Member of the 8th Arizona Territorial Legislature
- In office 1875–1875

Personal details
- Born: c. 1814 Washington, DC
- Died: November 1881 (aged 66–67) San Francisco
- Party: Democratic
- Profession: Politician, Businessman

= Gideon Brooke =

American politician (1814–1881)

Gideon Brooke (c. 1814 – November 1881) was an American politician and businessman who was a member of the 8th Arizona Territorial Legislature in 1875. He was a local businessman in Yavapai County, Arizona Territory and served on the Yavapai County Board of Supervisors from 1870 to 1873 and again in 1877–1878. In between, he represented Prescott in the legislature at the territory capital Tucson and was chairman of the Committee on Roads and Ferries.

==Background==

Brooke was born in Washington, DC in 1814 or 1819. He resided for some time in neighboring Prince George's County, Maryland. He operated a periodical store on Pennsylvania Avenue in Washington called The Literary Depot. It sold a variety of publications including books of literature and other topics including science, medicine, and religion.

==California Gold Rush==
In 1849, Brooke left for California in pursuit of riches during the gold rush. He was listed as vice-president of the Washington City and California Mining Association (WCCMA), a formal association of 63 individuals who joined together to make the journey to California as a group. The association, or company, had fourteen wagons built and outfitted with provisions for the trip which left on April 2, 1849 from Lafayette Square, adjacent to the White House. They proceeded to the portico of the White House, where Brooke, as one of the company officers, "exchanged courtesies" with President Zachary Taylor. The company then proceeded to the Baltimore & Ohio Railroad depot to travel by train to Cumberland, Maryland, overland to Brownsville, Pennsylvania and then by steamship to Pittsburgh where they stayed for several days until sailing on to Cincinnati, Ohio and then via the Ohio, Mississippi, and Missouri rivers to St. Louis, Missouri where they arrived on April 15. Leaving there on the 20th, passing through Kansas City, they reached St. Joseph, Missouri one week later from where they began the overland trip by mule and wagon. The company crossed the Missouri at Council Bluffs, Iowa and the wagon train, consisting of 13 wagons pulled by 72 mules and four oxen set off across the Great Plains, reaching California seven months later.
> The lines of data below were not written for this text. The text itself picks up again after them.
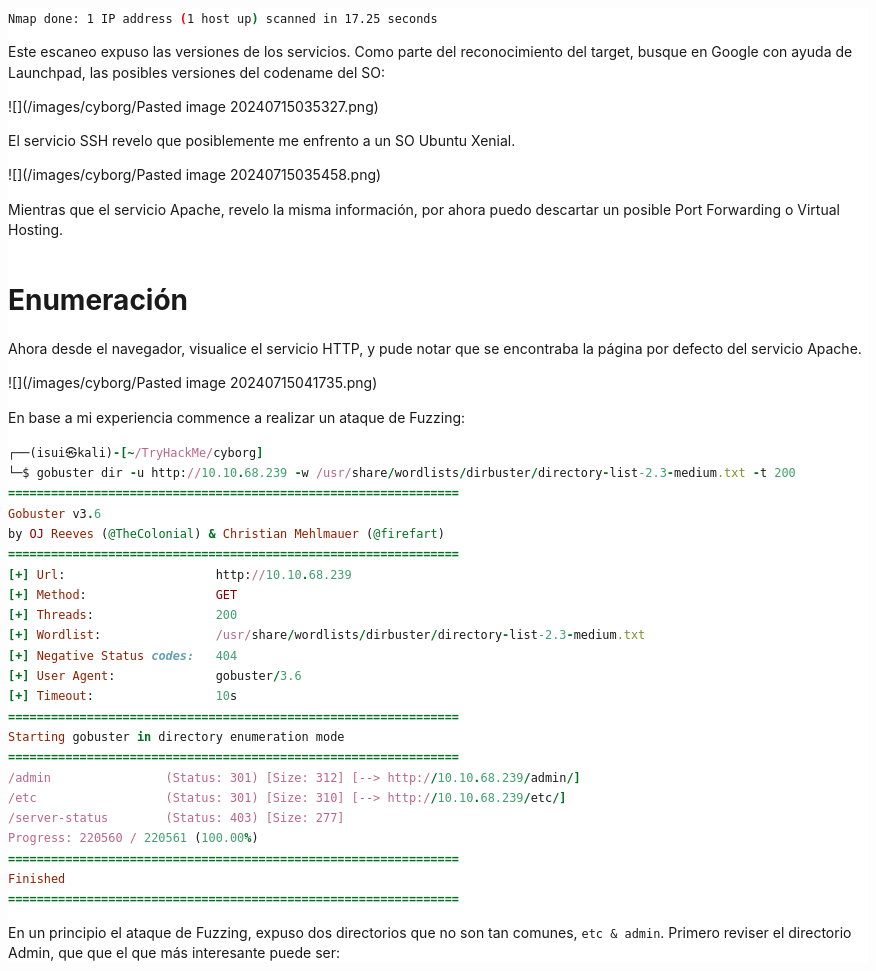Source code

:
 ```sh
Nmap done: 1 IP address (1 host up) scanned in 17.25 seconds
```

Este escaneo expuso las versiones de los servicios. Como parte del reconocimiento del target, busque en Google con ayuda de Launchpad, las posibles versiones del codename del SO:

![](/images/cyborg/Pasted image 20240715035327.png)

El servicio SSH revelo que posiblemente me enfrento a un SO Ubuntu Xenial.

![](/images/cyborg/Pasted image 20240715035458.png)

Mientras que el servicio Apache, revelo la misma información, por ahora puedo descartar un posible Port Forwarding o Virtual Hosting.

# Enumeración

Ahora desde el navegador, visualice el servicio HTTP, y pude notar que se encontraba la página por defecto del servicio Apache.

![](/images/cyborg/Pasted image 20240715041735.png)

En base a mi experiencia commence a realizar un ataque de Fuzzing:

```ruby
┌──(isui㉿kali)-[~/TryHackMe/cyborg]
└─$ gobuster dir -u http://10.10.68.239 -w /usr/share/wordlists/dirbuster/directory-list-2.3-medium.txt -t 200
===============================================================
Gobuster v3.6
by OJ Reeves (@TheColonial) & Christian Mehlmauer (@firefart)
===============================================================
[+] Url:                     http://10.10.68.239
[+] Method:                  GET
[+] Threads:                 200
[+] Wordlist:                /usr/share/wordlists/dirbuster/directory-list-2.3-medium.txt
[+] Negative Status codes:   404
[+] User Agent:              gobuster/3.6
[+] Timeout:                 10s
===============================================================
Starting gobuster in directory enumeration mode
===============================================================
/admin                (Status: 301) [Size: 312] [--> http://10.10.68.239/admin/]
/etc                  (Status: 301) [Size: 310] [--> http://10.10.68.239/etc/]
/server-status        (Status: 403) [Size: 277]
Progress: 220560 / 220561 (100.00%)
===============================================================
Finished
===============================================================
```

En un principio el ataque de Fuzzing, expuso dos directorios que no son tan comunes, `etc & admin`. Primero reviser el directorio Admin, que que el que más interesante puede ser:
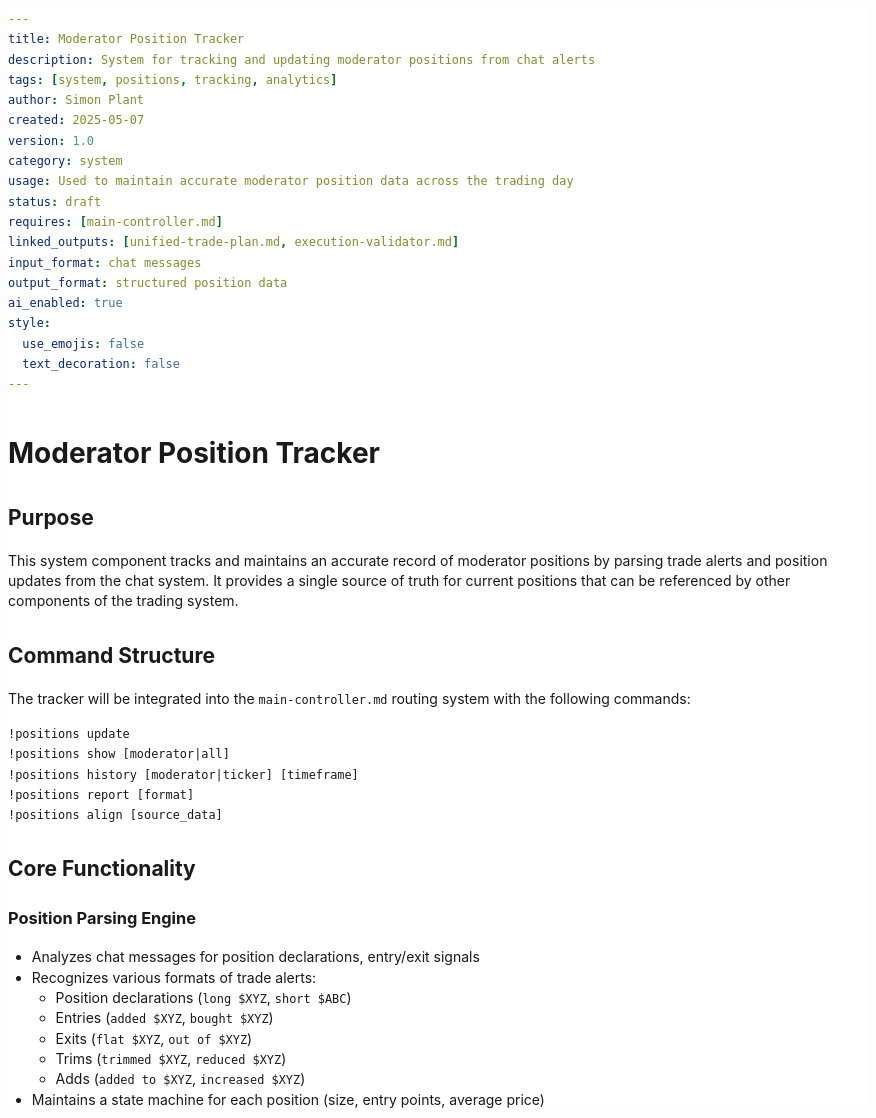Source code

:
 ```yaml
---
title: Moderator Position Tracker
description: System for tracking and updating moderator positions from chat alerts
tags: [system, positions, tracking, analytics]
author: Simon Plant
created: 2025-05-07
version: 1.0
category: system
usage: Used to maintain accurate moderator position data across the trading day
status: draft
requires: [main-controller.md]
linked_outputs: [unified-trade-plan.md, execution-validator.md]
input_format: chat messages
output_format: structured position data
ai_enabled: true
style:
  use_emojis: false
  text_decoration: false
---
```


# Moderator Position Tracker

## Purpose
This system component tracks and maintains an accurate record of moderator positions by parsing trade alerts and position updates from the chat system. It provides a single source of truth for current positions that can be referenced by other components of the trading system.

## Command Structure
The tracker will be integrated into the `main-controller.md` routing system with the following commands:

```
!positions update
!positions show [moderator|all]
!positions history [moderator|ticker] [timeframe]
!positions report [format]
!positions align [source_data]
```

## Core Functionality

### Position Parsing Engine
- Analyzes chat messages for position declarations, entry/exit signals
- Recognizes various formats of trade alerts:
  - Position declarations (`long $XYZ`, `short $ABC`)
  - Entries (`added $XYZ`, `bought $XYZ`)
  - Exits (`flat $XYZ`, `out of $XYZ`)
  - Trims (`trimmed $XYZ`, `reduced $XYZ`)
  - Adds (`added to $XYZ`, `increased $XYZ`)
- Maintains a state machine for each position (size, entry points, average price)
In 1851, Brooke was reported to be in Marysville, California and neither he or any of the others from the WCCMA had yet "made fortunes".

==Arizona==
It is believed that Brooke arrived in the Arizona territory in 1862 or 1863, crossing into the territory over the Colorado River from California. He engaged in placer mining on Lynx Creek for five years.

In 1868, Brooke, along with partner Jacob Linn, purchased the Plaza Feed and Livery Stable from James D. Monihon, located on Goodwin Street, opposite the courthouse plaza. They operated under the name Plaza Feed and Sale Stable. Brooke became sole proprietor of the business in 1876.
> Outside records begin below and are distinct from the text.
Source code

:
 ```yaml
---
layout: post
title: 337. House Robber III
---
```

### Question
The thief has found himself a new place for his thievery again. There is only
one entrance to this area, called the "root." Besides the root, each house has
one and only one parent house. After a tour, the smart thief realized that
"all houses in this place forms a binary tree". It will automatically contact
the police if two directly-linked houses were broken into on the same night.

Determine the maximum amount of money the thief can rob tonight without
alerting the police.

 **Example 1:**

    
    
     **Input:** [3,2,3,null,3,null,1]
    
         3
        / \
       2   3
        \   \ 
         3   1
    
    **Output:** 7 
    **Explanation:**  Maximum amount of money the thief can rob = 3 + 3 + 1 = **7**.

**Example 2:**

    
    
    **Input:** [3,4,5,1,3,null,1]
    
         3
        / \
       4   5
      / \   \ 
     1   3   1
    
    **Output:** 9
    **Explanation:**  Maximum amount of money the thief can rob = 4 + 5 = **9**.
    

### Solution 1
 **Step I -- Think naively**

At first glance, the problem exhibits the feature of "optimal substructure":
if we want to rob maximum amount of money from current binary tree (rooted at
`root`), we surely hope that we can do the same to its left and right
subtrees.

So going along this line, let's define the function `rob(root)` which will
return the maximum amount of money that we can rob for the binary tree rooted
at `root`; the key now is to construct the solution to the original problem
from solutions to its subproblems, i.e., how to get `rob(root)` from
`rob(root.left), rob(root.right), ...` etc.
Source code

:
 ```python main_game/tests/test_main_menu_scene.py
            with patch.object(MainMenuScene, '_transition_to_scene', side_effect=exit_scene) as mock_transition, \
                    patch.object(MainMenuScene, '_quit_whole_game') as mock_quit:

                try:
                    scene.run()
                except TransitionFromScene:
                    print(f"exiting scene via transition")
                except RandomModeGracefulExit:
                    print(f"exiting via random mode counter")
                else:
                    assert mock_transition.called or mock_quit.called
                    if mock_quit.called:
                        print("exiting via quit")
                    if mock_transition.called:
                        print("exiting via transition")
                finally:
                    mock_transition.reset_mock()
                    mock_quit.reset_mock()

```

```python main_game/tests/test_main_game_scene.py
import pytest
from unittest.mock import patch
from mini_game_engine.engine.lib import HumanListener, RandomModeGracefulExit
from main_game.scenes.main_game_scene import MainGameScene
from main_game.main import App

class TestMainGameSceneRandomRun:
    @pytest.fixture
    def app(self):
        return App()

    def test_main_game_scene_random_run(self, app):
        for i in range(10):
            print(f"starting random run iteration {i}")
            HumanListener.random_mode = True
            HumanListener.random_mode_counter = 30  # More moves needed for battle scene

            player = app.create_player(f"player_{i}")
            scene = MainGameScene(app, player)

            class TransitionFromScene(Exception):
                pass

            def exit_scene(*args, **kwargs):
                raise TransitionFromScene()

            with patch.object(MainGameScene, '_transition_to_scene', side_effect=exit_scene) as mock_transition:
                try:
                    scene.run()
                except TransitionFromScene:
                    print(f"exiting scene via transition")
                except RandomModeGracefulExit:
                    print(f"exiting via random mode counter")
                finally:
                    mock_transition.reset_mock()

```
Brooke first served as county supervisor from July 15, 1870 through December, 1873. He then was elected to the legislature in the November, 1874 election and served in that position in 1875. He ran again for county supervisor in 1876 and won, having received 416 of the 593 votes cast and was made chairman. He ran as a Democrat.

He was forced to resign from his term as county supervisor in 1878 due to ill health, after which he traveled to San Francisco to seek medical treatment for what he believed was rheumatism.
His health also forced him to sell his business for $8,000 which was reported to be a "bargain" price.
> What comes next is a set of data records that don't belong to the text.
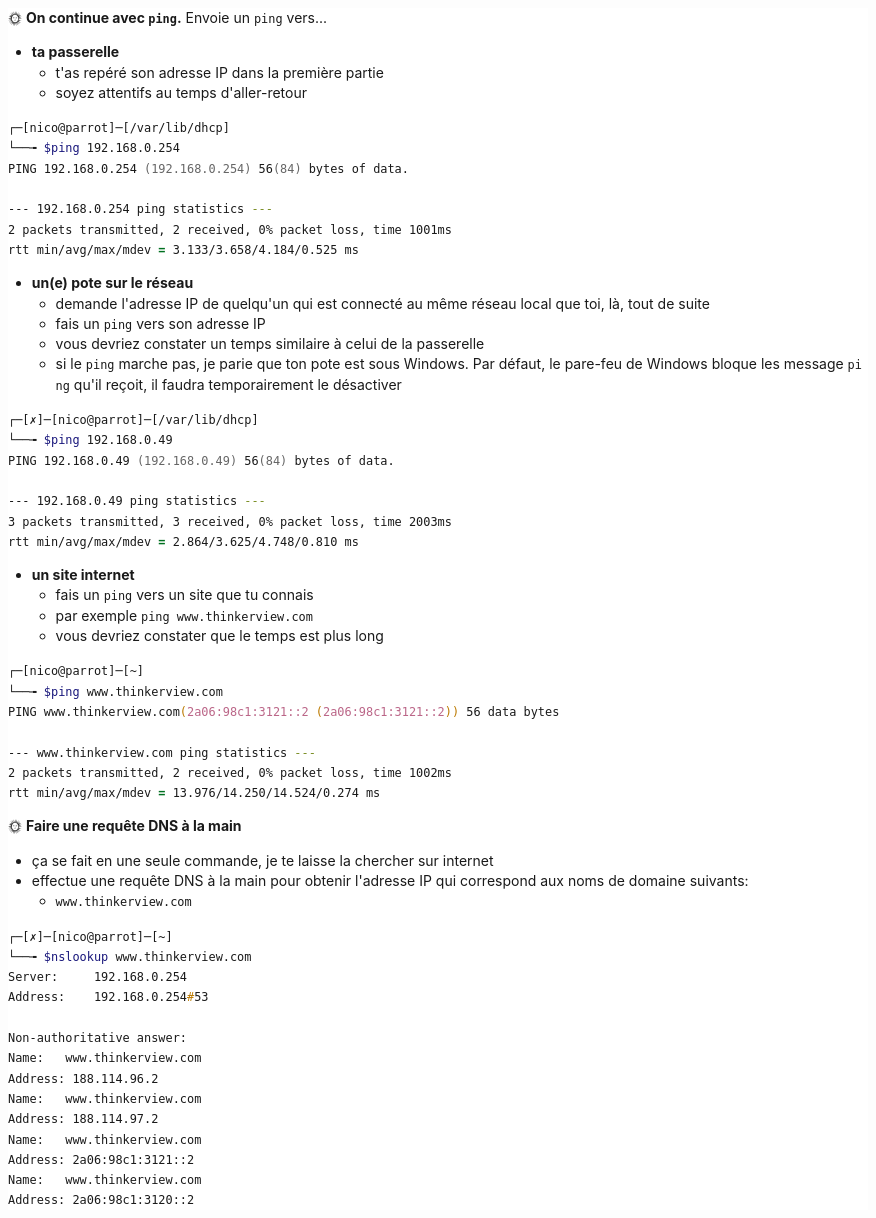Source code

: 🌞 **On continue avec `ping`.** Envoie un `ping` vers...

- **ta passerelle**
  - t'as repéré son adresse IP dans la première partie
  - soyez attentifs au temps d'aller-retour
```zsh
┌─[nico@parrot]─[/var/lib/dhcp]
└──╼ $ping 192.168.0.254
PING 192.168.0.254 (192.168.0.254) 56(84) bytes of data.

--- 192.168.0.254 ping statistics ---
2 packets transmitted, 2 received, 0% packet loss, time 1001ms
rtt min/avg/max/mdev = 3.133/3.658/4.184/0.525 ms
```
- **un(e) pote sur le réseau**
  - demande l'adresse IP de quelqu'un qui est connecté au même réseau local que toi, là, tout de suite
  - fais un `ping` vers son adresse IP
  - vous devriez constater un temps similaire à celui de la passerelle
  - si le `ping` marche pas, je parie que ton pote est sous Windows. Par défaut, le pare-feu de Windows bloque les message `ping` qu'il reçoit, il faudra temporairement le désactiver
```zsh
┌─[✗]─[nico@parrot]─[/var/lib/dhcp]
└──╼ $ping 192.168.0.49
PING 192.168.0.49 (192.168.0.49) 56(84) bytes of data.

--- 192.168.0.49 ping statistics ---
3 packets transmitted, 3 received, 0% packet loss, time 2003ms
rtt min/avg/max/mdev = 2.864/3.625/4.748/0.810 ms
```
- **un site internet**
  - fais un `ping` vers un site que tu connais
  - par exemple `ping www.thinkerview.com`
  - vous devriez constater que le temps est plus long
```zsh
┌─[nico@parrot]─[~]
└──╼ $ping www.thinkerview.com
PING www.thinkerview.com(2a06:98c1:3121::2 (2a06:98c1:3121::2)) 56 data bytes

--- www.thinkerview.com ping statistics ---
2 packets transmitted, 2 received, 0% packet loss, time 1002ms
rtt min/avg/max/mdev = 13.976/14.250/14.524/0.274 ms
```


🌞 **Faire une requête DNS à la main**

- ça se fait en une seule commande, je te laisse la chercher sur internet
- effectue une requête DNS à la main pour obtenir l'adresse IP qui correspond aux noms de domaine suivants:
  - `www.thinkerview.com`
```zsh
┌─[✗]─[nico@parrot]─[~]
└──╼ $nslookup www.thinkerview.com
Server:		192.168.0.254
Address:	192.168.0.254#53

Non-authoritative answer:
Name:	www.thinkerview.com
Address: 188.114.96.2
Name:	www.thinkerview.com
Address: 188.114.97.2
Name:	www.thinkerview.com
Address: 2a06:98c1:3121::2
Name:	www.thinkerview.com
Address: 2a06:98c1:3120::2
```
He died in November 1881 in San Francisco. His body was shipped to Prescott and was buried in an unmarked grave in Citizens Cemetery.

==Gravestone placement==
In 2017, the Yavapai Cemetery Association procured a grave marker under its three-year old "Marker Placement Program". The Yavapai County Board of Supervisors provided funding for the gravestone. A ceremony was held on November 8, 2017 to dedicate the gravestone and commemorate Brooke. The current Yavapai County Supervisors attended, as did the Prescott Corral of Westerners International, who provided funding for a grave marker for Jacob Linn. Linn was Brooke's business partner. Linn, a member of the Walker Party was one of the first to arrive in central Arizona in the spring of 1863. Linn died in 1876 in Brooke's home. Brooke and Linn's graves were adjacent.

==Family==
A brother, Henry H. Brooke, was a prosperous real estate broker in Baltimore, Maryland. A nephew, Robert W. Brooke was a farmer and member of the Maryland Legislature in 1894.